My mentor, Jut Meininger worked diligently the last several years of his life to get me to just give up the concept of “expecting”. Sure, we can want people to be different than they are. We can want them to be thoughtful when they’re not. We can want them to do what they agree to do, but they’re going to do what their Knower/Judger tells them to do.
“If it walks like a duck and quacks like a duck….it must be a duck.” I can want it to be a golden egg laying goose, but it’s still a undeniably duck.
Developing an expectation solely from our “want” in regards to personal relationships is a source of constant frustration. I’ve had enough experience by now to have learned that just because this or that is what we “want” (from our Leaner/Researcher) doesn’t align Karma to deliver it.

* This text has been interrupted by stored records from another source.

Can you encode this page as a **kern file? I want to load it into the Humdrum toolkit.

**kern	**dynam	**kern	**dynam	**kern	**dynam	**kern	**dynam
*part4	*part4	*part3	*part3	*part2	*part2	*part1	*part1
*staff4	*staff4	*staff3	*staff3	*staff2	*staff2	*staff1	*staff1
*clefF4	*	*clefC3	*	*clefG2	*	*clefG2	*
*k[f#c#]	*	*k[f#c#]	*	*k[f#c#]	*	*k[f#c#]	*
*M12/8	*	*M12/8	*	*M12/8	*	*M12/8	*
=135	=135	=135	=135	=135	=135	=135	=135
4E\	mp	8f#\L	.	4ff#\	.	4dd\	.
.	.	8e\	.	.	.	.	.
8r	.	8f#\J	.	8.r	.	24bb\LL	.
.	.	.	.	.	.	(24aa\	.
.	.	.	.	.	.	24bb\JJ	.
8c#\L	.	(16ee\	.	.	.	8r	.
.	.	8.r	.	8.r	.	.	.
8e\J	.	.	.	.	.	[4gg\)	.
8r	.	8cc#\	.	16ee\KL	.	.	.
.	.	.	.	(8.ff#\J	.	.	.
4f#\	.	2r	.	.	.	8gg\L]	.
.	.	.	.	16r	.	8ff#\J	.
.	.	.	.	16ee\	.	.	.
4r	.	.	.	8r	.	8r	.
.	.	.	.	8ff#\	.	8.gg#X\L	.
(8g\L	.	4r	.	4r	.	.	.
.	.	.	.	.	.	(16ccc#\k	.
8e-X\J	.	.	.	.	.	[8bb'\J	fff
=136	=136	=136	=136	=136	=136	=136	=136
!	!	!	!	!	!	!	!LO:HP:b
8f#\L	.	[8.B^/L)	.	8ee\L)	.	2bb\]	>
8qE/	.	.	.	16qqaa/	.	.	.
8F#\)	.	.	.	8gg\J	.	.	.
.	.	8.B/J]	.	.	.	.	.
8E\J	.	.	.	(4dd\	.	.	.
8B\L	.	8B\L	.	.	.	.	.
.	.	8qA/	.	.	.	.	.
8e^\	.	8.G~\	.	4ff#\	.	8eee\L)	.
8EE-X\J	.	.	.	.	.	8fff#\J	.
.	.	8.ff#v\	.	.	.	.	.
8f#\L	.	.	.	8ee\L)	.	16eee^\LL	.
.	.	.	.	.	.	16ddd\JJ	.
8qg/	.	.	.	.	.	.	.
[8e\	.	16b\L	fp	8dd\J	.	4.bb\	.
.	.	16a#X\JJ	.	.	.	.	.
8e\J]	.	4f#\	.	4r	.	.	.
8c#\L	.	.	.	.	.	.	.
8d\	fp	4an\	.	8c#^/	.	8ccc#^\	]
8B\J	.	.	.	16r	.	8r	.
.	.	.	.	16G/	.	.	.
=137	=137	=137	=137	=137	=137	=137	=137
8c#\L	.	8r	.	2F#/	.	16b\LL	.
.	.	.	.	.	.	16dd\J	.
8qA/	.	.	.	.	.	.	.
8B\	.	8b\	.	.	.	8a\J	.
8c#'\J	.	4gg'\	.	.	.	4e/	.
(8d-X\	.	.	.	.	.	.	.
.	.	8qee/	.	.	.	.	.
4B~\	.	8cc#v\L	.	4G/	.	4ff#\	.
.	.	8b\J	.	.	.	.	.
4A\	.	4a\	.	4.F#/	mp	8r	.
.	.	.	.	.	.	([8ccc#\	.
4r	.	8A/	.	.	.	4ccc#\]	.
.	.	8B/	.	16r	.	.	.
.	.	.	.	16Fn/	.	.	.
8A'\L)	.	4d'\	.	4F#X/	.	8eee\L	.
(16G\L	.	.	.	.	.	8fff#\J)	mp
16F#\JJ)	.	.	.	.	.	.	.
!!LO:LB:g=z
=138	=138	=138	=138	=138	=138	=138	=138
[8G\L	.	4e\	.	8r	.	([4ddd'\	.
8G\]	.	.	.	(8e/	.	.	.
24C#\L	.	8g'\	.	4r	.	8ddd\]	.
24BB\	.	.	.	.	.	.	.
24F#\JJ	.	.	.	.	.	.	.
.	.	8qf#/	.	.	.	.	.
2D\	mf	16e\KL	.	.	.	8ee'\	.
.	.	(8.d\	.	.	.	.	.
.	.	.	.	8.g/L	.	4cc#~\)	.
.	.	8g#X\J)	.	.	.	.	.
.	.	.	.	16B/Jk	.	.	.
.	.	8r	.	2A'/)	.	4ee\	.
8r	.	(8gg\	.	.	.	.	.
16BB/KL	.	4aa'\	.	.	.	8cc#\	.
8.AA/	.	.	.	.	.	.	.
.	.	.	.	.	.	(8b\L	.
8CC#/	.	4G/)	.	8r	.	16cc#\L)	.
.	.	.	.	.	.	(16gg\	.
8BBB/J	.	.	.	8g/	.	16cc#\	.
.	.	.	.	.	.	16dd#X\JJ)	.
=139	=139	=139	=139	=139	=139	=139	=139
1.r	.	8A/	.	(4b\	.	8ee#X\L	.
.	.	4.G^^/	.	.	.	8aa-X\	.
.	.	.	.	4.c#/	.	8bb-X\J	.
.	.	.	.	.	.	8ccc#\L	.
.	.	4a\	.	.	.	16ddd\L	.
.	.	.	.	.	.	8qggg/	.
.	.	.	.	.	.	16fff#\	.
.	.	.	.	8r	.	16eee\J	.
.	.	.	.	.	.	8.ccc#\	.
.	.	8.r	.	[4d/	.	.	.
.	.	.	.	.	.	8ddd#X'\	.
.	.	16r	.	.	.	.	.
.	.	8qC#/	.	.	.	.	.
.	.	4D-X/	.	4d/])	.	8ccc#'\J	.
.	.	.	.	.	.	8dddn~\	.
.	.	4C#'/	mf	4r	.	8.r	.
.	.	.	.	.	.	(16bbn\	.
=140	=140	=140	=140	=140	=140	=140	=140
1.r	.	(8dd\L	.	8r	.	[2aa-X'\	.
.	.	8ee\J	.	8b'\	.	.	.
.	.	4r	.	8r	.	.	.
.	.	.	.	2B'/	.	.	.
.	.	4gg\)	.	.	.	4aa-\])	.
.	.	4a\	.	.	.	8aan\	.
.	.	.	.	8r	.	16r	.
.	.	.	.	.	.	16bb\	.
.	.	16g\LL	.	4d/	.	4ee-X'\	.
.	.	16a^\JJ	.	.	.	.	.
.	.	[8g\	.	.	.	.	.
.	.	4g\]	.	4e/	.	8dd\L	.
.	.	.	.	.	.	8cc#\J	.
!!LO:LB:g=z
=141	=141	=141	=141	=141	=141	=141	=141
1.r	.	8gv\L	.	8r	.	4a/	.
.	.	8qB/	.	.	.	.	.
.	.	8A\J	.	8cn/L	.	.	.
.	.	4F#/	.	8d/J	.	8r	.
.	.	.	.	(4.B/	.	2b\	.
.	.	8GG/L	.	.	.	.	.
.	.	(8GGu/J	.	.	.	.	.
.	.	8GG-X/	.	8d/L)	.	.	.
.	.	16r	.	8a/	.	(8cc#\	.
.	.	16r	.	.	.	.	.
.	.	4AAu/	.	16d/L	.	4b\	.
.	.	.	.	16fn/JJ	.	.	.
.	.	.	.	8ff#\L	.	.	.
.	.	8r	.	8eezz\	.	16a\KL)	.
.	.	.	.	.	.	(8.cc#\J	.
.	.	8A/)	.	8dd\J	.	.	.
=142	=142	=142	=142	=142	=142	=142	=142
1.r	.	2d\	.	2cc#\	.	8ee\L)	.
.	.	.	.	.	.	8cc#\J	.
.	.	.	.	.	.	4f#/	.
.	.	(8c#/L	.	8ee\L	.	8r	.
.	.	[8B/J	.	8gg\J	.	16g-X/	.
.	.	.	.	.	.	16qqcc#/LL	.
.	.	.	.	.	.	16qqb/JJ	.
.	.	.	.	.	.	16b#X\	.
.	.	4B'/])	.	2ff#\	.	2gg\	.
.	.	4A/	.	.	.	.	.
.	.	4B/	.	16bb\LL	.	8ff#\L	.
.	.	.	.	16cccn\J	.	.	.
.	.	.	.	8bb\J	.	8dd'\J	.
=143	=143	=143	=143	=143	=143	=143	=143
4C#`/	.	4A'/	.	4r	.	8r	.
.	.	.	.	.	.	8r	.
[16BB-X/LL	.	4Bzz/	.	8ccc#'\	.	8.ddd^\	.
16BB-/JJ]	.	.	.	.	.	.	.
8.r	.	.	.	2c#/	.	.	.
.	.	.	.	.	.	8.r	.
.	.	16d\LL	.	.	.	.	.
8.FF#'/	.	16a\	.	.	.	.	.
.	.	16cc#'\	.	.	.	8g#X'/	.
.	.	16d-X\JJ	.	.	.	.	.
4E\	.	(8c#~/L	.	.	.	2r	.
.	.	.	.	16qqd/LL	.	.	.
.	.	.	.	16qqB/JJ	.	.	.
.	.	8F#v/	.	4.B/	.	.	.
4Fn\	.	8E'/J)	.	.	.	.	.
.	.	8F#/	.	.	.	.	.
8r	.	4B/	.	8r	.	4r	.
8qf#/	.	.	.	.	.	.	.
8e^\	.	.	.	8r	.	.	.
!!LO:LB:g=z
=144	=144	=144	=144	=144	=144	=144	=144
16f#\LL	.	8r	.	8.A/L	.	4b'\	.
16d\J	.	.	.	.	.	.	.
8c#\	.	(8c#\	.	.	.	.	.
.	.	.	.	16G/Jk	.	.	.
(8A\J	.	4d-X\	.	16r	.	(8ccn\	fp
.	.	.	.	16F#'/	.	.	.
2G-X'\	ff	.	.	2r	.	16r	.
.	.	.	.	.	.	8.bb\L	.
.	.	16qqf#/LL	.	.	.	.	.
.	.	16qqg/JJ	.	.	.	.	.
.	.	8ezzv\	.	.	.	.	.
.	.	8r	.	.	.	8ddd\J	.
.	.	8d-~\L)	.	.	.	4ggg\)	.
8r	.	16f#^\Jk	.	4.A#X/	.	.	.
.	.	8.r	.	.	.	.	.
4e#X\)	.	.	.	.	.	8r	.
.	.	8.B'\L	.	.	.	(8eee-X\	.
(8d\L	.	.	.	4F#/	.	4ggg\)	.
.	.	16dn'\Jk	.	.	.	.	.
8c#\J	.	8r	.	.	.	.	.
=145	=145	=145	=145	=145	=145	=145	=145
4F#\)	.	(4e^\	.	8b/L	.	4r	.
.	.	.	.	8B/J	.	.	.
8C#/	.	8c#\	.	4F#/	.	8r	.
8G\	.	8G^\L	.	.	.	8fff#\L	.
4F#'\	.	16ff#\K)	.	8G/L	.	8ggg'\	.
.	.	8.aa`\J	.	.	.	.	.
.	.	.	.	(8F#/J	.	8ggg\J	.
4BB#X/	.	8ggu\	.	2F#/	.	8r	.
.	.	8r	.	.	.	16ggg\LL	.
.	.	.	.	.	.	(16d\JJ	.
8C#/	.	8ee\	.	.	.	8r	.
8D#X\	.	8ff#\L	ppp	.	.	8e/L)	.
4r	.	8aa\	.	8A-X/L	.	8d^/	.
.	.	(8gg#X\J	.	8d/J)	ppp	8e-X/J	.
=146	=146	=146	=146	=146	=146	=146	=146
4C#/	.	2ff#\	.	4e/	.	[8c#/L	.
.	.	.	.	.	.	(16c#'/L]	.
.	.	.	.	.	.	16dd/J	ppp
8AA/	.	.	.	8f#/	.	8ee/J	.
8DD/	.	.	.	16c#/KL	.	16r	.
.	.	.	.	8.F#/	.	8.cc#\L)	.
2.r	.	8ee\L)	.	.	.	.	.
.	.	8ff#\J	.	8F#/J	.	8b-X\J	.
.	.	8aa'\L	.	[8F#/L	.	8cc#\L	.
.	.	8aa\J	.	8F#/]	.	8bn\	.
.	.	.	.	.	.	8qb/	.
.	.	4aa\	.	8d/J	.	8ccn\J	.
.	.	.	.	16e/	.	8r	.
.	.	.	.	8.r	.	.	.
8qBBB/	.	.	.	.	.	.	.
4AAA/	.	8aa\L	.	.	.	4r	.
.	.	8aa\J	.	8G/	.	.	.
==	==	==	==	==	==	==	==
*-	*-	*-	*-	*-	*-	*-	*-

I have spent a lifetime being impatient. In a hurry. People who are consistently in a hurry have been tagged by the Transactional Analysis crowd as possessing a “hurry-up driver”. This is a K/J rule that’s so strongly imbedded in some that it affects nearly everything they encounter. I have been impatient with kids, spouses, other drivers, hospitals, clients, test results, pets, doctors, the U.S. Mail, my landlord, you name it….I’ve been impatient with it. And it has dawned on me that that impatience stems from an EXPECTATION that everybody’s on the same pace as me. There’s that word again. EXPECTATION. And what do I feel about others’ inability to keep up? FRUSTRATION!
Just another example of the cardinal rule. Unmet expectations are the foundation of all frustration.
Now I have other expectations besides pace. And not realizing them causes frustration, too. But impatience is one I can readily identify and set aside.